REQUIRED WORK → Copy the lines below word for word, leaving out the pictures.

Chart comprehension data
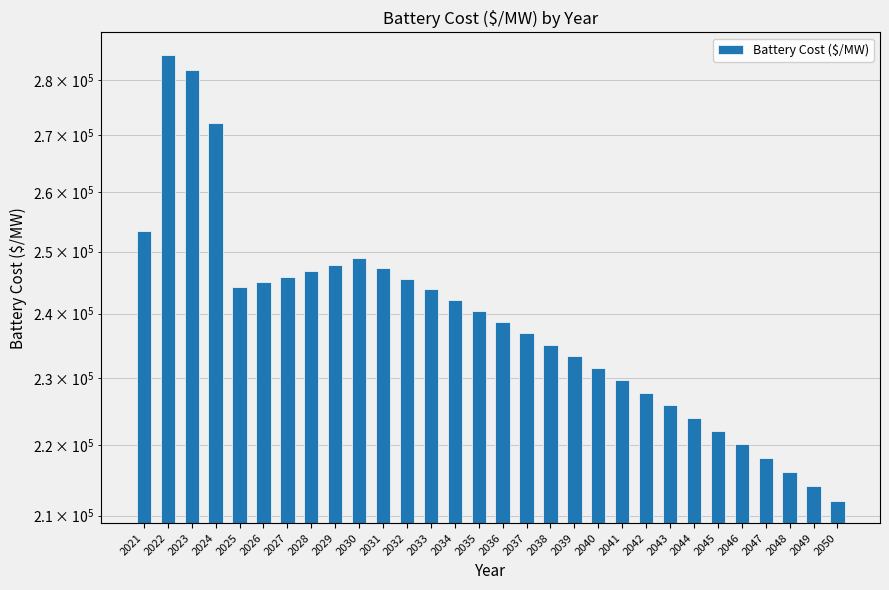

At which label is the value closest to 248424?

2029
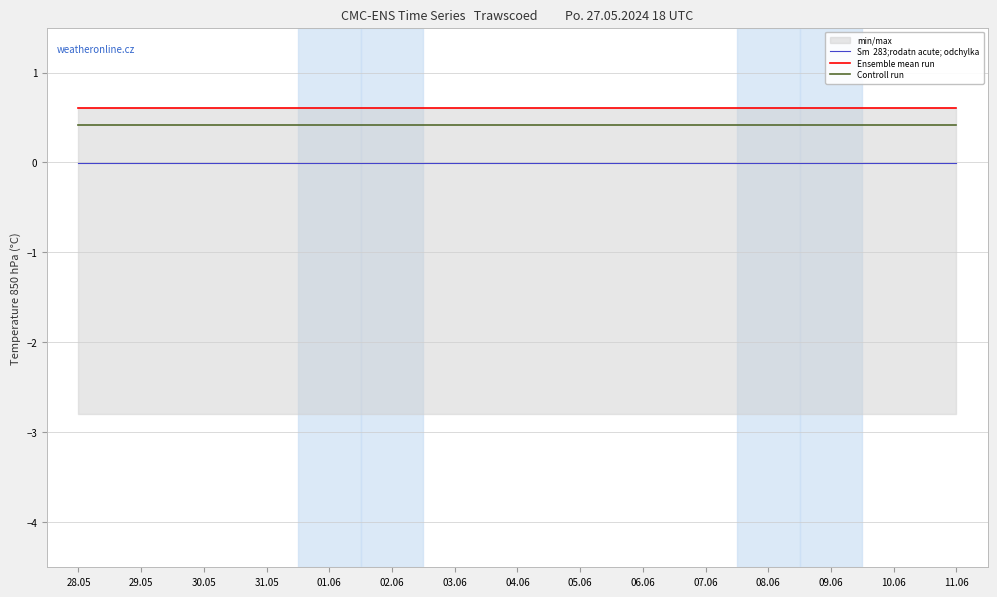

True or false: Ensemble mean run has a value of 0.4 at 01.06.

False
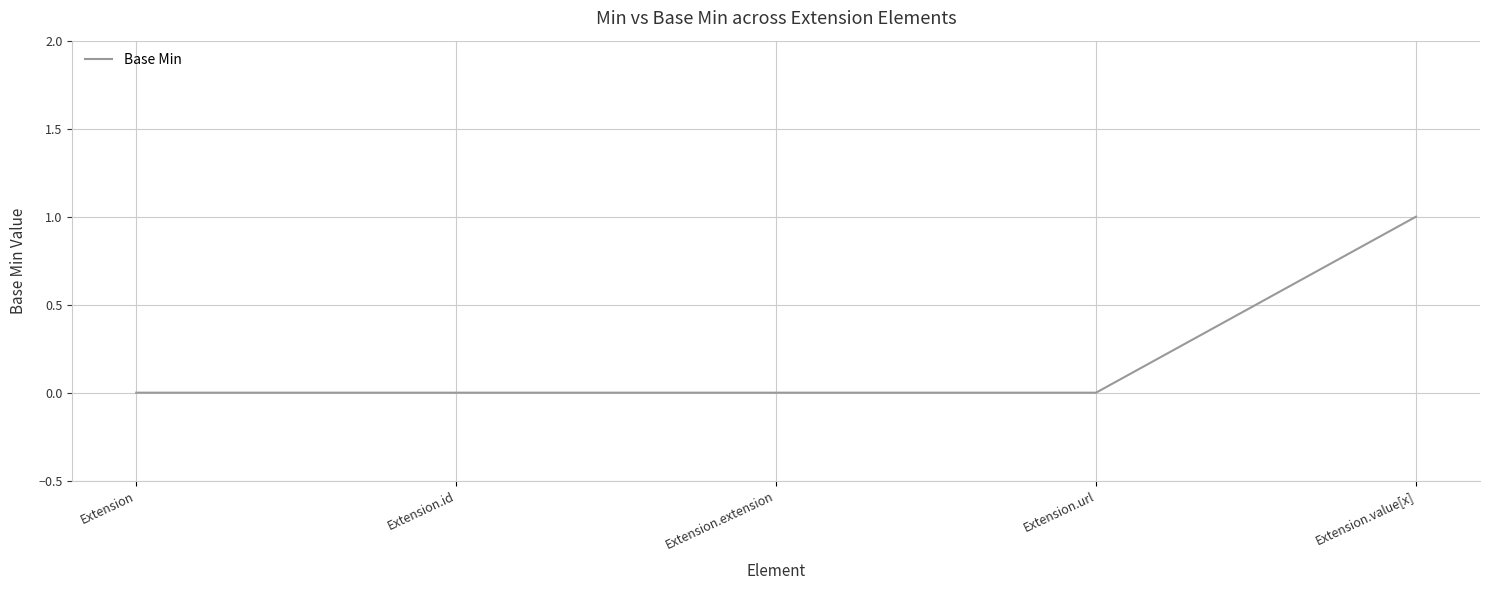

True or false: there are more than 2 points higher than both neighbors.

False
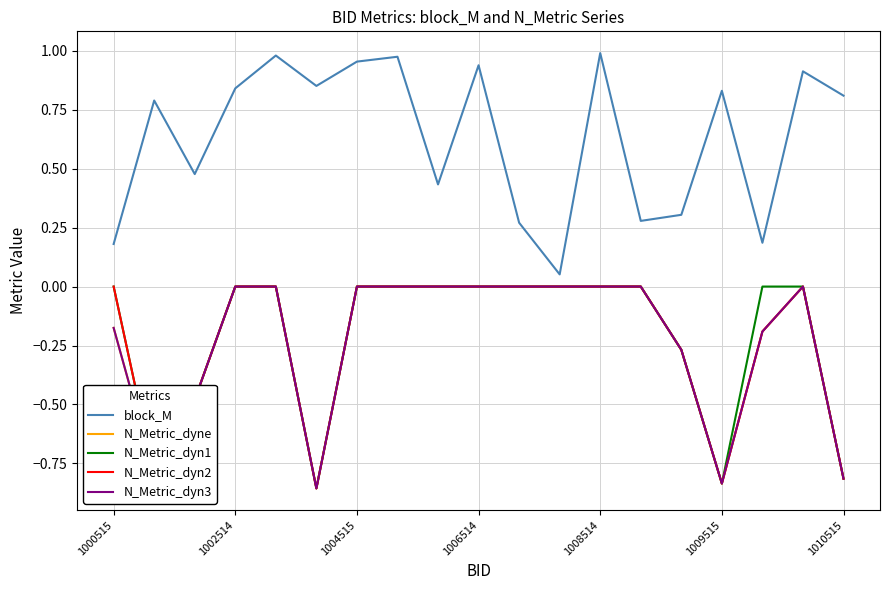

Is this an area chart (filled region under the line)?

No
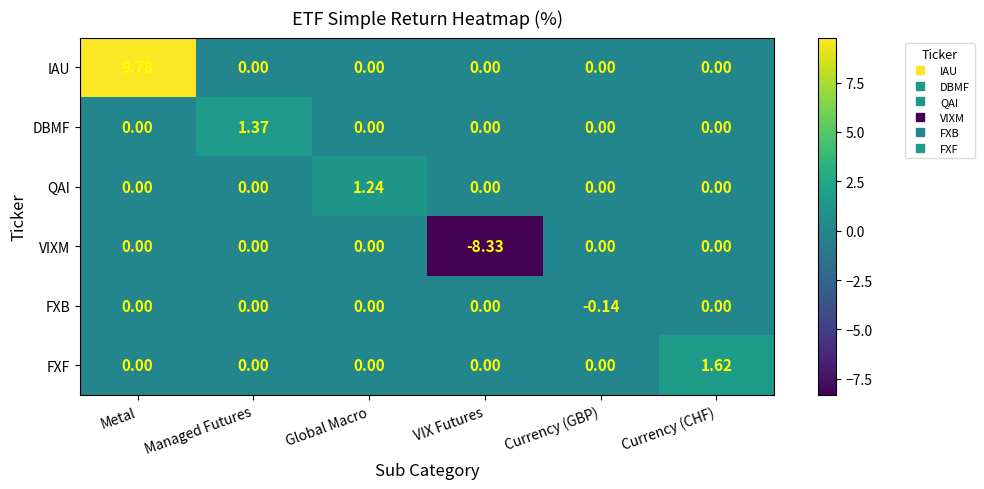

At which category is the sum across all series the highest?

Metal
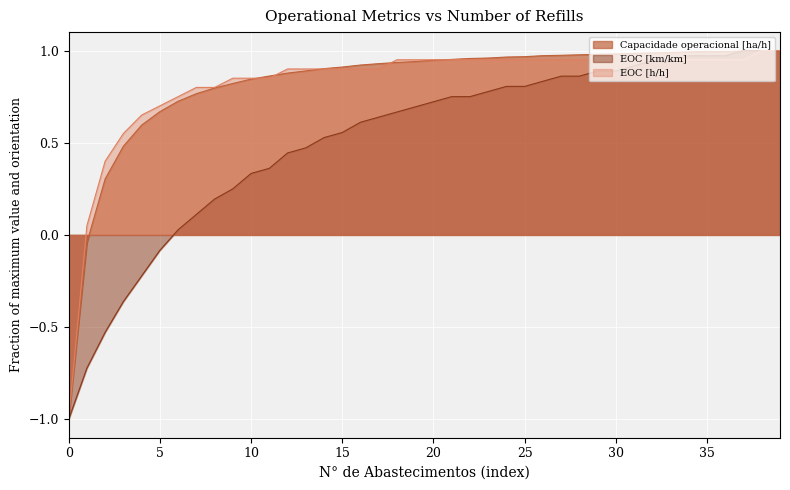

How many times do EOC [h/h] and Capacidade operacional [ha/h] cross each other?

6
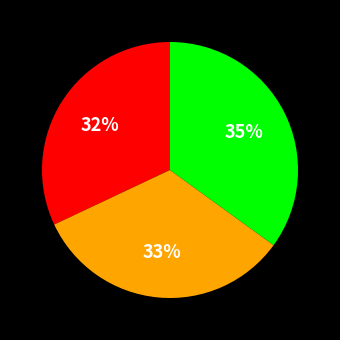

To the nearest percent, what is the difference between the largest and smallest slice percentages?

3%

EXERCISE OUTPUT →
At which label is the value closest to 248424?

2029

True or false: Ensemble mean run has a value of 0.4 at 01.06.

False

True or false: there are more than 2 points higher than both neighbors.

False

Is this an area chart (filled region under the line)?

No

At which category is the sum across all series the highest?

Metal

How many times do EOC [h/h] and Capacidade operacional [ha/h] cross each other?

6

To the nearest percent, what is the difference between the largest and smallest slice percentages?

3%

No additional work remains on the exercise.